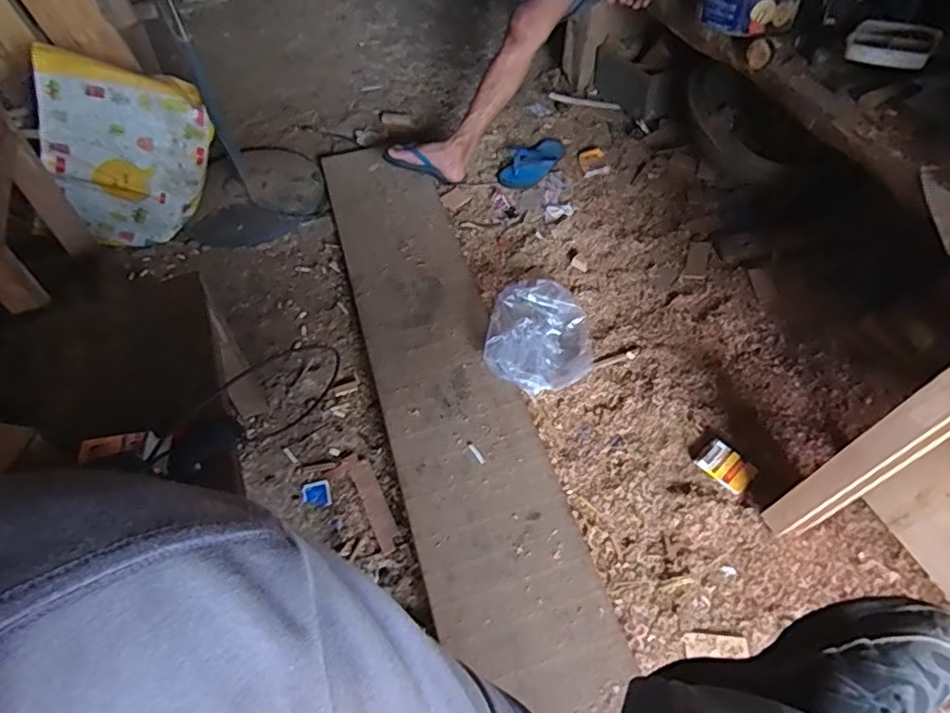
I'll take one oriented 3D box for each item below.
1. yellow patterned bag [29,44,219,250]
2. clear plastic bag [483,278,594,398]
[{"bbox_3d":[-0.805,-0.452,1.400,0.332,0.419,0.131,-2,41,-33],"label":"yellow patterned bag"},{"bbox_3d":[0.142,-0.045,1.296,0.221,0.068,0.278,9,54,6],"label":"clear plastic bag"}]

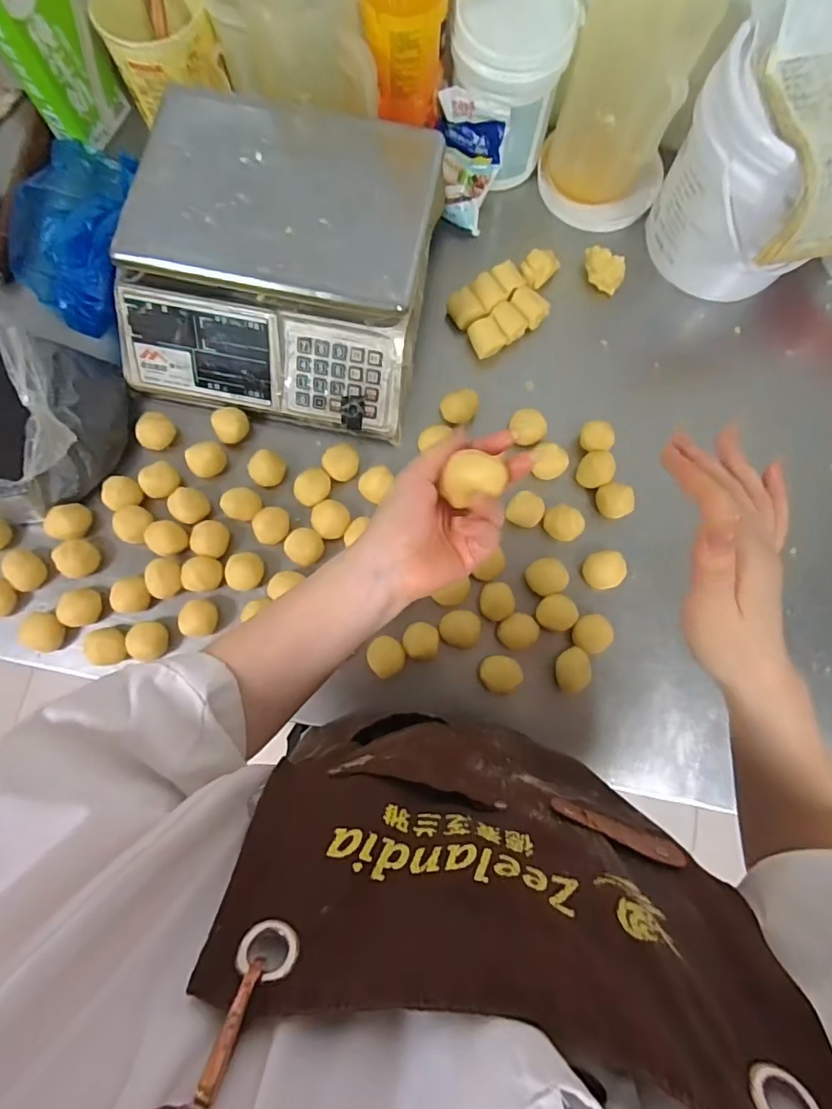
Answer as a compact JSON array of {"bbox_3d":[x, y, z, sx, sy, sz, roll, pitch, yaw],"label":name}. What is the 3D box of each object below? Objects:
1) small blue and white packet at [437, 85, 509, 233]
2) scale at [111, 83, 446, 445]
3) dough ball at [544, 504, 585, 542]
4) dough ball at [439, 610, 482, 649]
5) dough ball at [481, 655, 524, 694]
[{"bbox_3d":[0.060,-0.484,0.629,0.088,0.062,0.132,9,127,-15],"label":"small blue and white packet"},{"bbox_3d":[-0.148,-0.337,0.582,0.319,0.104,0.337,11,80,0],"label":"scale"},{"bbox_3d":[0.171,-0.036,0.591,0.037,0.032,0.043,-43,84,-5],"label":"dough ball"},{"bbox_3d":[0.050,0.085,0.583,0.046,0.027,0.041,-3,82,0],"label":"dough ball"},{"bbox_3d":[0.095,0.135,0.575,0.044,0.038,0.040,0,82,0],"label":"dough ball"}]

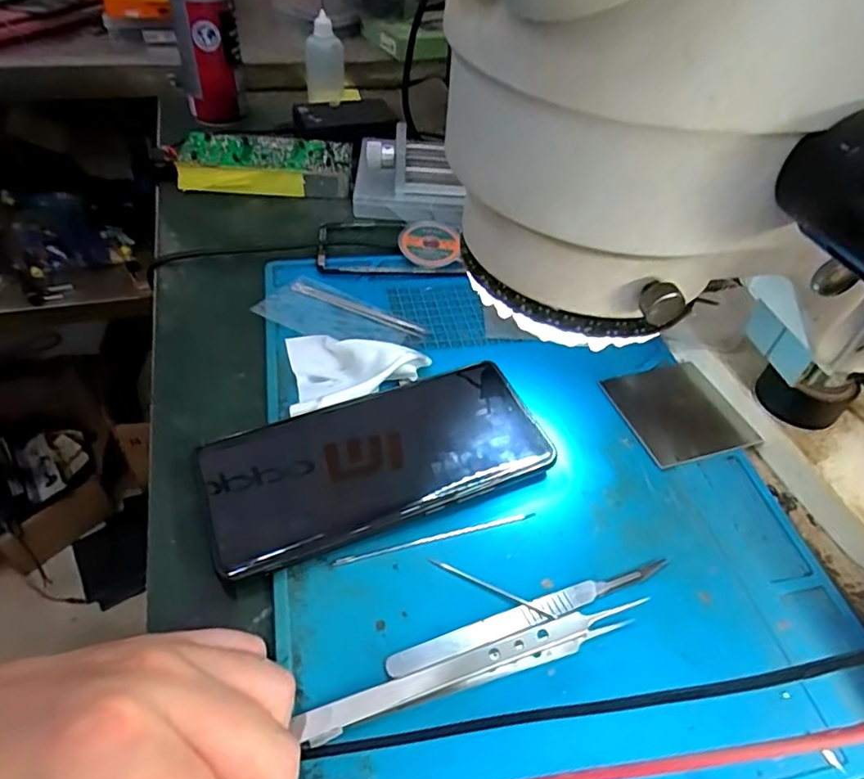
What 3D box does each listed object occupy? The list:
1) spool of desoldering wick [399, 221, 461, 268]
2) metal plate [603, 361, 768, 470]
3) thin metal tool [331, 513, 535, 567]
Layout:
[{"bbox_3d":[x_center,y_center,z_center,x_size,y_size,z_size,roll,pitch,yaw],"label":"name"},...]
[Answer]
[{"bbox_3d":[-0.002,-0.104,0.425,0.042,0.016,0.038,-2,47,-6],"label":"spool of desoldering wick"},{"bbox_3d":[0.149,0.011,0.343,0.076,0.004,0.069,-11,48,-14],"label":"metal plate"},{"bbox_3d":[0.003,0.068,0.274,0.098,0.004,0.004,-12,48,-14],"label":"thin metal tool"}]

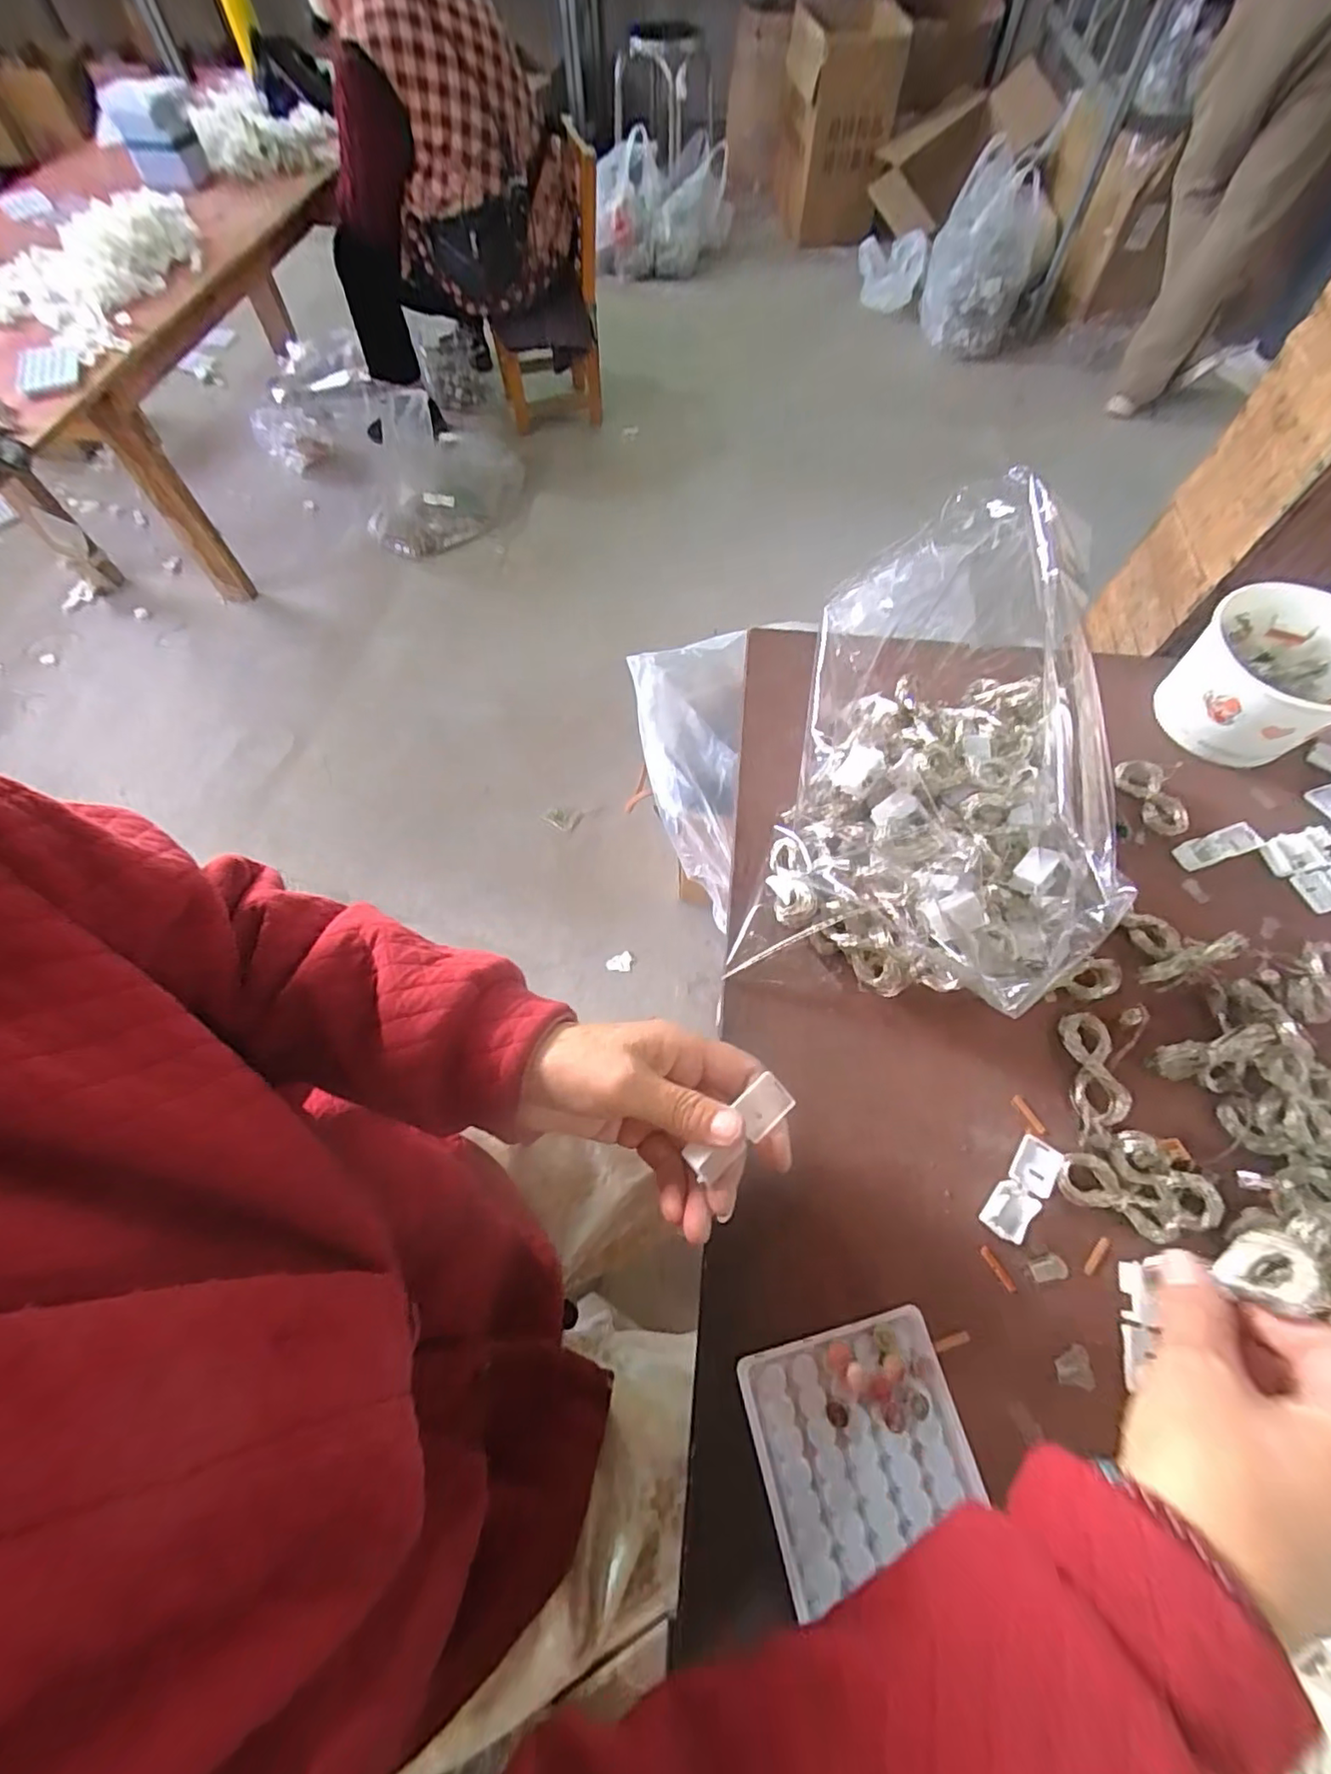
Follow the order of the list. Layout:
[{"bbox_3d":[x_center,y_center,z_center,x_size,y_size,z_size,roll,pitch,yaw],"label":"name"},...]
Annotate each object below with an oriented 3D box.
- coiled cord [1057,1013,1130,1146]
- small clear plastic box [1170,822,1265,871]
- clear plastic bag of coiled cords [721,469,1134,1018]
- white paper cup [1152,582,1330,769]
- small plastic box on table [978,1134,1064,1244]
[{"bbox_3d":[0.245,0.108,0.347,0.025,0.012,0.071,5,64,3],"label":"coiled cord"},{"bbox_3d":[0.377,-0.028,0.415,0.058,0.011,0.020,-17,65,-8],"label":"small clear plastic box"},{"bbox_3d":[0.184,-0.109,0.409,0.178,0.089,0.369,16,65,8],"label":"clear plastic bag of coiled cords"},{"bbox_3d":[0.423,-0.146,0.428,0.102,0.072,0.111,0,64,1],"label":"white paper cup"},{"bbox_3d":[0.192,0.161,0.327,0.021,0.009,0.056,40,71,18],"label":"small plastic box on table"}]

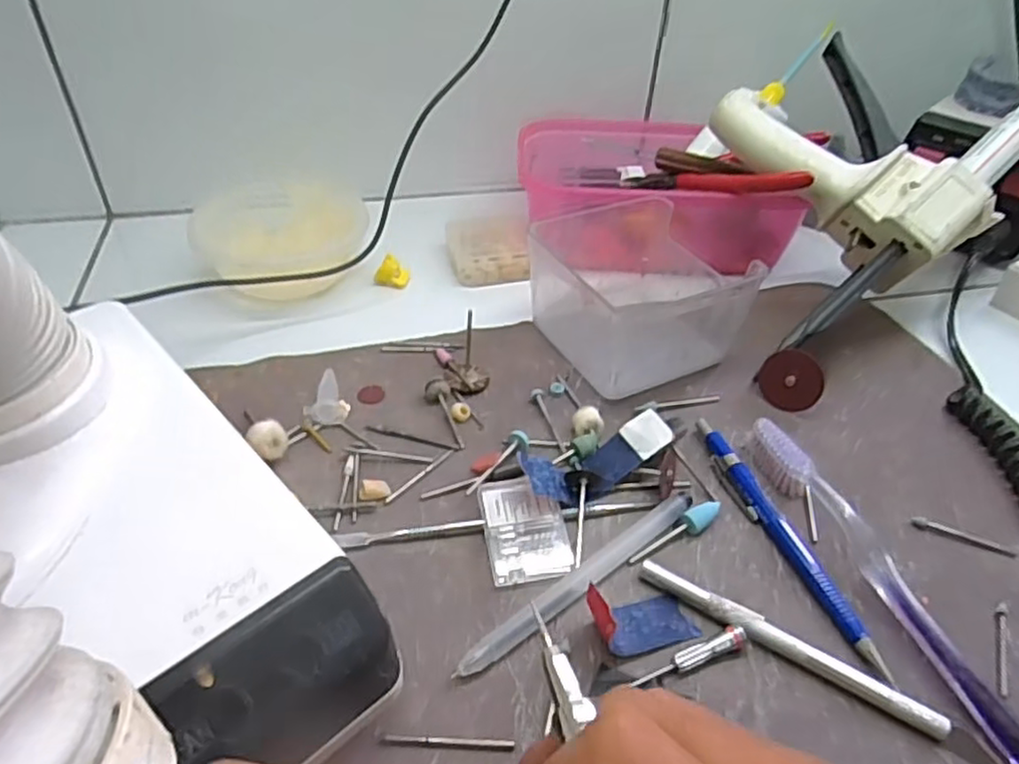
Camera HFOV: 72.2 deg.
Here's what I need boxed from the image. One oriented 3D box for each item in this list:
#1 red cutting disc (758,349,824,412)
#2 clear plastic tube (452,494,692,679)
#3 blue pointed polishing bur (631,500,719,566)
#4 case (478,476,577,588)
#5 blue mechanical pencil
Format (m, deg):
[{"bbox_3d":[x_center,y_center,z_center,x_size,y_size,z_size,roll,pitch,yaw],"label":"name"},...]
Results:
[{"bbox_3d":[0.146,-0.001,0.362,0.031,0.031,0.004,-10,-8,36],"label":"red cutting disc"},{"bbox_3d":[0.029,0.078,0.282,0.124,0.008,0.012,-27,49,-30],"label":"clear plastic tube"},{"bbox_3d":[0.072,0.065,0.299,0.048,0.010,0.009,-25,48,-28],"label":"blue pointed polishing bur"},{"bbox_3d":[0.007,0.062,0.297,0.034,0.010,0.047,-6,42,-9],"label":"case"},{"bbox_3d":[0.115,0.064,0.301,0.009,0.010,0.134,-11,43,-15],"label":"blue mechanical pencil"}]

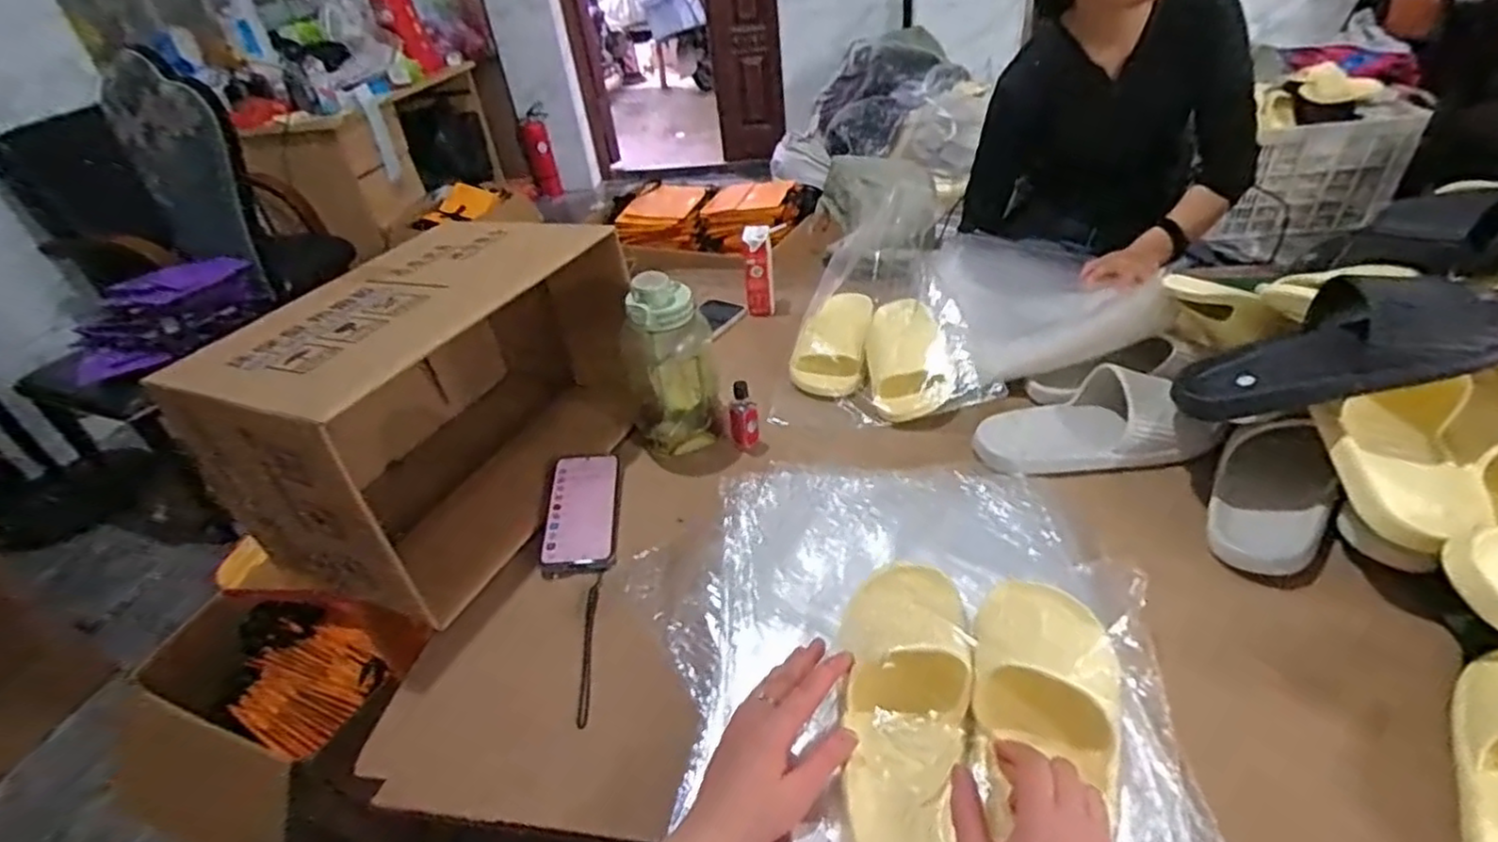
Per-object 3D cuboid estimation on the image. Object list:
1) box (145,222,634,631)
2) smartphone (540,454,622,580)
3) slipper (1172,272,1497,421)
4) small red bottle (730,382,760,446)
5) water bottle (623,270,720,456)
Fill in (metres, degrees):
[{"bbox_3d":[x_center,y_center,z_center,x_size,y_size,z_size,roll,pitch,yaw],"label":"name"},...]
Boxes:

■ ■ ■ ■ ■ ■ ■

Your assignment
Restate each line from the start of the listing through the line bearing "- clear plastic" word for word. Drop the pictures.

Result of the exercise
I'll take one oriented 3D box for each item below.
1. yellow patterned bag [29,44,219,250]
2. clear plastic bag [483,278,594,398]
[{"bbox_3d":[-0.805,-0.452,1.400,0.332,0.419,0.131,-2,41,-33],"label":"yellow patterned bag"},{"bbox_3d":[0.142,-0.045,1.296,0.221,0.068,0.278,9,54,6],"label":"clear plastic bag"}]

Answer as a compact JSON array of {"bbox_3d":[x, y, z, sx, sy, sz, roll, pitch, yaw],"label":name}. What is the 3D box of each object below? Objects:
1) small blue and white packet at [437, 85, 509, 233]
2) scale at [111, 83, 446, 445]
3) dough ball at [544, 504, 585, 542]
4) dough ball at [439, 610, 482, 649]
5) dough ball at [481, 655, 524, 694]
[{"bbox_3d":[0.060,-0.484,0.629,0.088,0.062,0.132,9,127,-15],"label":"small blue and white packet"},{"bbox_3d":[-0.148,-0.337,0.582,0.319,0.104,0.337,11,80,0],"label":"scale"},{"bbox_3d":[0.171,-0.036,0.591,0.037,0.032,0.043,-43,84,-5],"label":"dough ball"},{"bbox_3d":[0.050,0.085,0.583,0.046,0.027,0.041,-3,82,0],"label":"dough ball"},{"bbox_3d":[0.095,0.135,0.575,0.044,0.038,0.040,0,82,0],"label":"dough ball"}]

What 3D box does each listed object occupy? The list:
1) spool of desoldering wick [399, 221, 461, 268]
2) metal plate [603, 361, 768, 470]
3) thin metal tool [331, 513, 535, 567]
Layout:
[{"bbox_3d":[x_center,y_center,z_center,x_size,y_size,z_size,roll,pitch,yaw],"label":"name"},...]
[Answer]
[{"bbox_3d":[-0.002,-0.104,0.425,0.042,0.016,0.038,-2,47,-6],"label":"spool of desoldering wick"},{"bbox_3d":[0.149,0.011,0.343,0.076,0.004,0.069,-11,48,-14],"label":"metal plate"},{"bbox_3d":[0.003,0.068,0.274,0.098,0.004,0.004,-12,48,-14],"label":"thin metal tool"}]

Follow the order of the list. Layout:
[{"bbox_3d":[x_center,y_center,z_center,x_size,y_size,z_size,roll,pitch,yaw],"label":"name"},...]
Annotate each object below with an oriented 3D box.
- coiled cord [1057,1013,1130,1146]
- small clear plastic box [1170,822,1265,871]
- clear plastic bag of coiled cords [721,469,1134,1018]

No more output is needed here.